A processor that issues one instruction per clock never gets an IPC more than one. To improve performance, we must issue more than one instruction per clock. There are two main ways to achieve this: 1) VLIWs, and 2) superscalars. So, till here, we know that both are multiple-issue processors. But what are the differences? The below came to my mind.
- In VLIWs, the compiler identifies and bundles independent instructions that can be issued and executed in the same cycle. In superscalars, the hardware does the task. Apparently, the compiler can help superscalars by gathering potential candidates close together.
- In VLIWs, bundles include a fixed number of instructions. Thus, a fixed number of instructions are issued every cycle. In superscalar, the number of issued instructions can vary.
- In VLIWs, if compiler cannot find sufficient independent instructions to fill the bundle, it must fill it with no-ops. It bloats the code and increases the code size. In superscalars, this is not the case.
- In VLIWs, the compiler performs loop unrolling. This increases code size, too. In superscalars, the hardware unrolls the loops and thus, code size does not change.

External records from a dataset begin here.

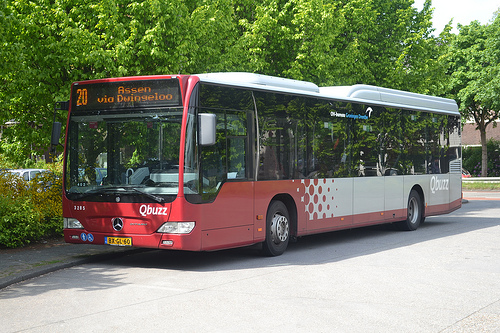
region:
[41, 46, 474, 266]
the bus is red and white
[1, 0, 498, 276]
big green trees behind the bus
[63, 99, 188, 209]
the bus has a big window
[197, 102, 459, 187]
the bus has big windows on the side of it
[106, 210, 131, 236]
a mercedes symbol on the front of the bus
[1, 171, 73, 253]
bushes beside the bus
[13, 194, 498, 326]
the road is gray and dry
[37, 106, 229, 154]
the bus has two big side mirrors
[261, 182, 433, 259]
the tires are black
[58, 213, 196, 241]
the bus has head lights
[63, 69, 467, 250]
the bus on the road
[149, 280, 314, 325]
the road is paved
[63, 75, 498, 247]
the bus is number 20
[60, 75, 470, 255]
the bus is red and gray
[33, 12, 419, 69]
the trees with green the leaves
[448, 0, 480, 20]
the clear blue sky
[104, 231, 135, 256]
the license plate on the bus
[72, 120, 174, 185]
the windshield of the bus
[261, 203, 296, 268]
the front tire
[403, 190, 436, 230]
the rear tire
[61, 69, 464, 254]
a red and white bus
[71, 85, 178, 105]
electronic bus destination sign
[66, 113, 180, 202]
a bus' front windshield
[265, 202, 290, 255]
a bus' front tire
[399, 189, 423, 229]
a bus' rear tire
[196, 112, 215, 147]
a bus' rear view mirror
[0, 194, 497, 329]
a paved city street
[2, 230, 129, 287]
a paved city sidewalk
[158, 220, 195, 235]
a bus' front headlight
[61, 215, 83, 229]
a bus' front headlight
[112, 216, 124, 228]
Mercedes-Benz logo on the front of the bus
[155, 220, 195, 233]
Headlight of a passenger bus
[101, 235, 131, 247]
License plate on a passenger bus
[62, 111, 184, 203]
Windshield on a passenger bus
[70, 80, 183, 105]
Electronic sign on a passenger bus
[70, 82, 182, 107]
Sign displaying a route on a passenger bus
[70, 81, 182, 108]
Bus number and route on a passenger bus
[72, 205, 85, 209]
ID number on a passenger bus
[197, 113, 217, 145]
Rearview mirror on a passenger bus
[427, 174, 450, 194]
Company name on a passenger bus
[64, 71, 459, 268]
Dark red bus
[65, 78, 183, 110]
Digital reader describing the location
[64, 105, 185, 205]
Front window of the bus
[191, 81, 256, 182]
Left side window of the bus driver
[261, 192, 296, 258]
Left front wheel of the bus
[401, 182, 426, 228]
Back left wheel of the bus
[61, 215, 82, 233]
Right front light of the bus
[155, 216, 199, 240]
Left front light of the bus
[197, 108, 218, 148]
Left mirror of the bus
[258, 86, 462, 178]
Left panel of windows for the passengers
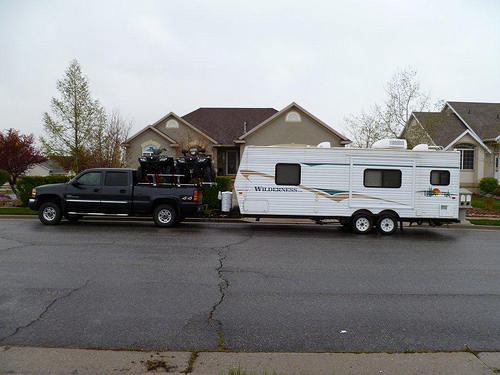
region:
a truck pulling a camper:
[55, 105, 424, 252]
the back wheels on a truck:
[145, 175, 198, 248]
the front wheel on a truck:
[27, 202, 78, 246]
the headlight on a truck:
[18, 173, 51, 223]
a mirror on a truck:
[57, 161, 82, 197]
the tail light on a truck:
[176, 174, 212, 221]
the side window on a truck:
[44, 140, 159, 203]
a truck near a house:
[31, 133, 213, 236]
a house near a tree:
[81, 60, 288, 245]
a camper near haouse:
[25, 55, 388, 235]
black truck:
[41, 149, 216, 229]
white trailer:
[244, 152, 461, 219]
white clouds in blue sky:
[45, 18, 89, 38]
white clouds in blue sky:
[297, 32, 324, 66]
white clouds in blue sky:
[218, 39, 259, 77]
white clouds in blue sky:
[424, 13, 456, 37]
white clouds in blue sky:
[317, 35, 394, 86]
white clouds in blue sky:
[178, 16, 209, 50]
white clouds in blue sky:
[155, 23, 220, 74]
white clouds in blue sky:
[102, 32, 166, 66]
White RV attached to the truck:
[217, 135, 467, 240]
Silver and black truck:
[23, 167, 208, 228]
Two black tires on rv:
[344, 210, 412, 241]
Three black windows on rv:
[271, 157, 454, 197]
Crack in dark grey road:
[187, 192, 269, 366]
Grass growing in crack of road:
[3, 335, 499, 374]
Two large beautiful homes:
[119, 85, 497, 214]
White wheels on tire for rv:
[355, 211, 400, 236]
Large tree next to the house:
[33, 59, 128, 188]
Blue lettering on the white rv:
[248, 181, 301, 196]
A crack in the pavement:
[204, 238, 240, 321]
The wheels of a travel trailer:
[343, 208, 404, 238]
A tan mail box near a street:
[456, 185, 475, 230]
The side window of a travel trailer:
[359, 162, 406, 198]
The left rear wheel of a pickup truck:
[146, 196, 181, 231]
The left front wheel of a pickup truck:
[33, 194, 67, 231]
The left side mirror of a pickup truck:
[66, 177, 80, 190]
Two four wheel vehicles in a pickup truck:
[133, 141, 223, 194]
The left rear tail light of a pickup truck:
[188, 187, 203, 209]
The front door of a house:
[220, 146, 240, 179]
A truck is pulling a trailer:
[27, 143, 467, 242]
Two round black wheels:
[347, 208, 402, 239]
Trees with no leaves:
[346, 63, 446, 150]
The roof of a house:
[182, 104, 280, 145]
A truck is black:
[26, 162, 206, 235]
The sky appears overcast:
[2, 3, 497, 152]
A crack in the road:
[208, 221, 255, 349]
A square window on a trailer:
[272, 161, 304, 189]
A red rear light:
[188, 186, 202, 206]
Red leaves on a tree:
[1, 127, 48, 179]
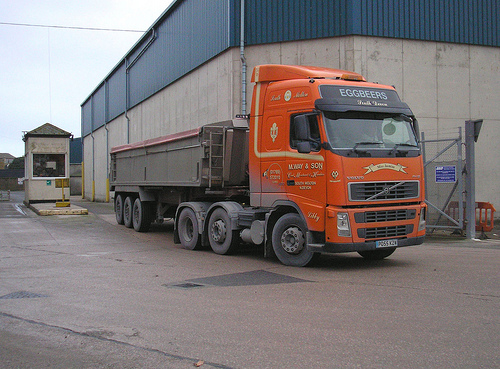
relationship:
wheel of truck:
[266, 211, 318, 270] [103, 58, 436, 270]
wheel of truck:
[359, 235, 397, 264] [103, 58, 436, 270]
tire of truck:
[111, 195, 128, 226] [103, 58, 436, 270]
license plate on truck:
[375, 237, 397, 250] [103, 58, 436, 270]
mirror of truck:
[289, 111, 317, 149] [103, 58, 436, 270]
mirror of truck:
[294, 138, 312, 158] [103, 58, 436, 270]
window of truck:
[287, 112, 320, 157] [103, 58, 436, 270]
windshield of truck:
[318, 105, 421, 157] [103, 58, 436, 270]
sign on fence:
[431, 162, 457, 188] [415, 127, 467, 245]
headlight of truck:
[333, 208, 353, 243] [103, 58, 436, 270]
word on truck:
[335, 83, 390, 103] [103, 58, 436, 270]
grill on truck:
[343, 176, 422, 211] [103, 58, 436, 270]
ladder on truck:
[205, 126, 231, 190] [103, 58, 436, 270]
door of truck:
[283, 107, 326, 237] [103, 58, 436, 270]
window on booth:
[27, 152, 69, 179] [18, 118, 74, 207]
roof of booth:
[21, 121, 74, 143] [18, 118, 74, 207]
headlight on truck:
[333, 208, 353, 243] [103, 58, 436, 270]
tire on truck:
[111, 195, 128, 226] [103, 58, 436, 270]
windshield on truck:
[318, 105, 421, 157] [103, 58, 436, 270]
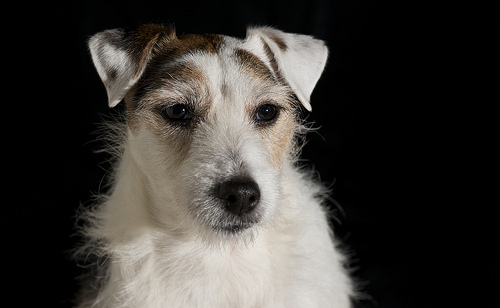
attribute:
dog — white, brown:
[68, 15, 368, 305]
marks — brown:
[148, 59, 197, 88]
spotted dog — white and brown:
[80, 17, 357, 305]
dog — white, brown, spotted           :
[79, 21, 355, 302]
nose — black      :
[217, 178, 260, 214]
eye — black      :
[160, 100, 196, 123]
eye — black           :
[249, 100, 284, 123]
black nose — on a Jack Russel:
[214, 176, 261, 215]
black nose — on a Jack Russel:
[218, 175, 260, 215]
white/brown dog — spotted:
[81, 16, 361, 303]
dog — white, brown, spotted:
[38, 23, 388, 278]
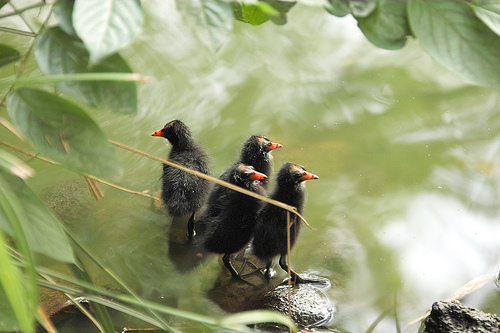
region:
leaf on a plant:
[1, 243, 45, 332]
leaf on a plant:
[3, 166, 88, 274]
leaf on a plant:
[3, 85, 125, 185]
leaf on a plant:
[23, 21, 145, 118]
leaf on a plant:
[68, 1, 150, 63]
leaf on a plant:
[171, 0, 239, 50]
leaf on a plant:
[231, 0, 296, 25]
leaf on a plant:
[323, 4, 374, 17]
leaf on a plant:
[357, 7, 406, 52]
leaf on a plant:
[405, 4, 498, 93]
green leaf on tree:
[6, 83, 119, 183]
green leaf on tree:
[2, 170, 81, 271]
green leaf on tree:
[1, 197, 45, 319]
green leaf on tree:
[0, 244, 32, 331]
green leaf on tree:
[68, 1, 144, 63]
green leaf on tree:
[52, 0, 75, 35]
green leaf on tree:
[178, 2, 233, 52]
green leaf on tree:
[325, 0, 349, 14]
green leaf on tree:
[347, 0, 375, 21]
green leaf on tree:
[354, 0, 415, 50]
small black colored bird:
[256, 163, 326, 290]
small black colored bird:
[199, 164, 271, 286]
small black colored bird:
[201, 130, 272, 214]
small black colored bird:
[149, 120, 204, 243]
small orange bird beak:
[253, 168, 268, 181]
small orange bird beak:
[304, 171, 319, 183]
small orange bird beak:
[268, 138, 283, 149]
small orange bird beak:
[151, 128, 163, 141]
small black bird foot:
[278, 250, 325, 287]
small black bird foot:
[221, 253, 264, 291]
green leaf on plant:
[10, 85, 117, 190]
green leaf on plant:
[1, 166, 81, 272]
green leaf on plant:
[0, 194, 44, 325]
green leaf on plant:
[33, 23, 142, 115]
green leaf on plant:
[71, 1, 143, 75]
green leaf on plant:
[50, 3, 77, 39]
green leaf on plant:
[174, 1, 231, 64]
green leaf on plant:
[351, 3, 381, 20]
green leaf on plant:
[370, 3, 407, 40]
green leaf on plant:
[408, 2, 497, 95]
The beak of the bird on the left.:
[150, 127, 160, 133]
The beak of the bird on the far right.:
[301, 170, 312, 178]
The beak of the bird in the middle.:
[254, 170, 266, 180]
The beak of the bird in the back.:
[266, 138, 281, 148]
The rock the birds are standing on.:
[212, 245, 327, 319]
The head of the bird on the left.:
[159, 116, 194, 154]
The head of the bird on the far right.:
[276, 164, 309, 186]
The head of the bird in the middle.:
[232, 160, 256, 190]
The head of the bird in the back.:
[249, 128, 273, 159]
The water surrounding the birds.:
[68, 21, 486, 328]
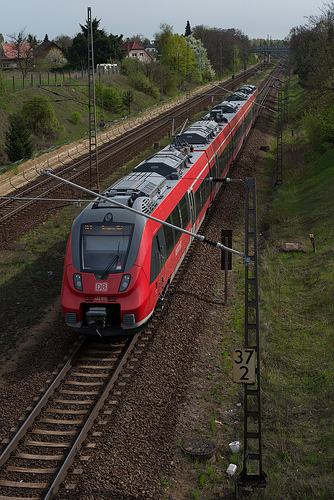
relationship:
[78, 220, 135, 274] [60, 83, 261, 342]
trains windshield on cars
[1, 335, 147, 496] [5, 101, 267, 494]
railroad track in rocks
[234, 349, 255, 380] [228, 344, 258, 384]
372 on sign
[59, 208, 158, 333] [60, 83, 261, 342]
end of cars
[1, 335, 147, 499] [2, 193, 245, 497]
railroad track in rocks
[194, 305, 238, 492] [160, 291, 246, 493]
grass in dirt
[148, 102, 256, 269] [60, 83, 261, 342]
windows on cars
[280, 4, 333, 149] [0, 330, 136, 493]
trees lining tracks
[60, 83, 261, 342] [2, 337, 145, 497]
cars on tracks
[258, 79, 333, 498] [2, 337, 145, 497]
grass between tracks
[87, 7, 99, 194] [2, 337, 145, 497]
structure between tracks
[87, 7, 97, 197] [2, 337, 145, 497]
structure over tracks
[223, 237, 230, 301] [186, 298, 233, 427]
pole sticking out of dirt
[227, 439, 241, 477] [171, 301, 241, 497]
trash on ground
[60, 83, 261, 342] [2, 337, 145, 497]
cars using tracks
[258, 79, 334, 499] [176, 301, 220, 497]
grass poking out of ground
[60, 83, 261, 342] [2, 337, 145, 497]
cars travelling down tracks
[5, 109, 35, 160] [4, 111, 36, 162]
foliage of a conifer tree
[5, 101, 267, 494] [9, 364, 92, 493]
rocks next to tracks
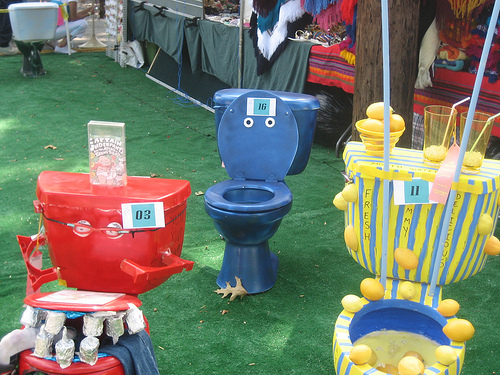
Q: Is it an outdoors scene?
A: Yes, it is outdoors.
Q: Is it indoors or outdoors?
A: It is outdoors.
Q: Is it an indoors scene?
A: No, it is outdoors.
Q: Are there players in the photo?
A: No, there are no players.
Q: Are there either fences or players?
A: No, there are no players or fences.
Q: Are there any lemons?
A: Yes, there are lemons.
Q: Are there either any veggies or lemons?
A: Yes, there are lemons.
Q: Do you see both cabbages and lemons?
A: No, there are lemons but no cabbages.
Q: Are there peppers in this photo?
A: No, there are no peppers.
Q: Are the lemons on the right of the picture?
A: Yes, the lemons are on the right of the image.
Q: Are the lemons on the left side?
A: No, the lemons are on the right of the image.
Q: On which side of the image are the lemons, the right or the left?
A: The lemons are on the right of the image.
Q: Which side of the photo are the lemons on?
A: The lemons are on the right of the image.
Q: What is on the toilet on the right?
A: The lemons are on the toilet.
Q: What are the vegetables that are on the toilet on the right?
A: The vegetables are lemons.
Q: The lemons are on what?
A: The lemons are on the toilet.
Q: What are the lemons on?
A: The lemons are on the toilet.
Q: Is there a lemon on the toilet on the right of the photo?
A: Yes, there are lemons on the toilet.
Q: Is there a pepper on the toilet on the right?
A: No, there are lemons on the toilet.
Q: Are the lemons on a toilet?
A: Yes, the lemons are on a toilet.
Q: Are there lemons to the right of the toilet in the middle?
A: Yes, there are lemons to the right of the toilet.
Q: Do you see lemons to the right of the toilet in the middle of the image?
A: Yes, there are lemons to the right of the toilet.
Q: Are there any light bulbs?
A: No, there are no light bulbs.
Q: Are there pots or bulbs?
A: No, there are no bulbs or pots.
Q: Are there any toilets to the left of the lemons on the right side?
A: Yes, there is a toilet to the left of the lemons.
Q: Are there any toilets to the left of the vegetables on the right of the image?
A: Yes, there is a toilet to the left of the lemons.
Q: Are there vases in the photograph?
A: No, there are no vases.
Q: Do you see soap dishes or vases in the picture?
A: No, there are no vases or soap dishes.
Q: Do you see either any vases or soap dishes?
A: No, there are no vases or soap dishes.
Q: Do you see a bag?
A: No, there are no bags.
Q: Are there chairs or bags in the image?
A: No, there are no bags or chairs.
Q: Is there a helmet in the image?
A: No, there are no helmets.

- In VLIWs, it is hard to maintain binary compatibility at least because most VLIWs do not incorporate hazard detection hardware. So, if the microarchitecture is changed, the machine code may no longer execute correctly, or at least will not make the most of the modified microarchitecture from a performance point of view. Thus, recompilation is necessary with a microarchitectural change in VLIWs. However, this is not the case for superscalars.
- In VLIWs, instructions inside a bundle must be executed in lockstep with each other. For instance, if one gets stalled due to a cache miss, other instructions must also be stalled. This is not the case in supercalars.